The Rev’d Miranda Threlfall-Holmes had a premonition that her tweet would be unpopular, but still she shared her ecclesiology with the world: “People are only allowed to complain about the Church of England closing services in times of public health emergency, or pontificate about what we should do at Christmas, if they are prepared to turn out weekly, give weekly, and go to the APCM”, she proclaimed.
The APCM, for those who don’t know, is the Annual Parochial Church Meeting, which are quite prosaic business affairs and open to all lay parishioners who are on the Electoral Roll. If you’re concerned about bats in the belfry, how much doesn’t go into the collection plate or who gets to be a churchwarden this year, this is the meeting for you. You don’t have to be a weekly worshipper to attend: the sole qualification is your name being on the Electoral Roll.
The Rev’d Miranda believes you may not criticise the Church of England unless you endure this meeting every year. Only then are you qualified to have input into what carols are sung at Christmas and how tall the tree will be (or whether Midnight Mass is celebrated at all in your parish).

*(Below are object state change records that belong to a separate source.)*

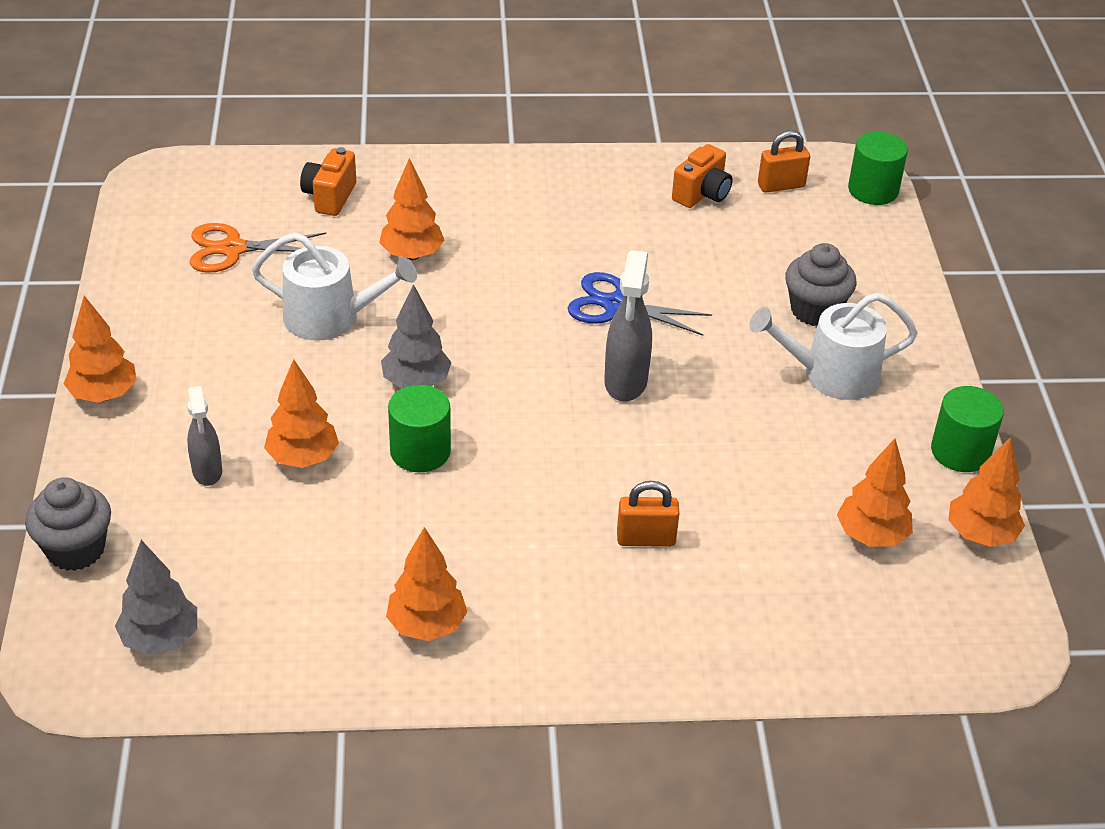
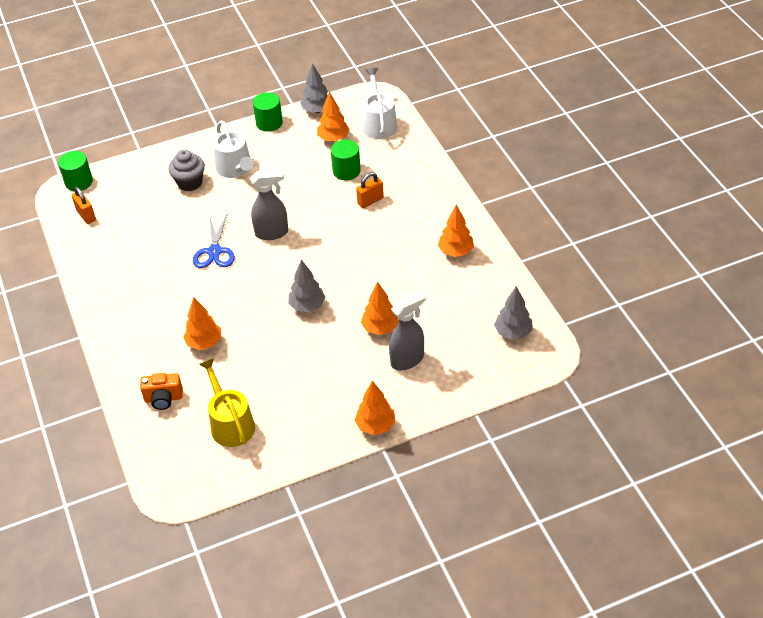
camera: 105 degrees left, 5 degrees up
(76, 549) = (482, 386): grey cupcake -> none
(207, 472) = (407, 360): grey spray bottle -> grey spray bottle, size x1.54
(233, 249) = (230, 423): orange scissors -> yellow watering can
(330, 317) = (272, 357): white watering can -> white watering can (378, 123)
(420, 451) = (354, 288): green cylinder -> green cylinder (346, 171)
(646, 539) = (370, 201): orange padlock -> orange padlock turned 75 degrees clockwise
(702, 194) = (105, 243): orange camera -> none
(980, 535) = (317, 110): orange tree -> grey tree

“You don’t get to tell us to put lives at risk just because you want a nice carol service to complete your Good Housekeeping view of ‘a good Christmas’”, she added in a supplementary, if not rather contemptuous tweet.
Isn’t a ‘Good Housekeeping’ kind of Christmas a rather comforting and spiritually edifying affair? Isn’t a ‘Good Housekeeping’ kind of Christmas a gloriously reassuring Anglican one?
She also thinks you should be an actual communicant – not just once or twice a year (ie, not a Christmas-and-Easter type of Christian), but you must be present in the pews every single week, and give £20 with a joyful heart every week (okay, she didn’t specify £20, but that would be nice). Only then are you qualified to make any comment on cancelled services or Covid-proof weddings and funerals.
The Rev’d Miranda Threlfall-Holmes is a Church historian, which she seems to mention quite frequently. It is somewhat strange, therefore, that she appears not to know that the ecclesiology she advocates is not remotely Anglican. The Church of England is established by law, and exists (literally, in law) for the benefit of its non-members (ie those who don’t worship every week or attend the APCM): parishioners have certain legal rights, and the Church of England has statutory obligations to all.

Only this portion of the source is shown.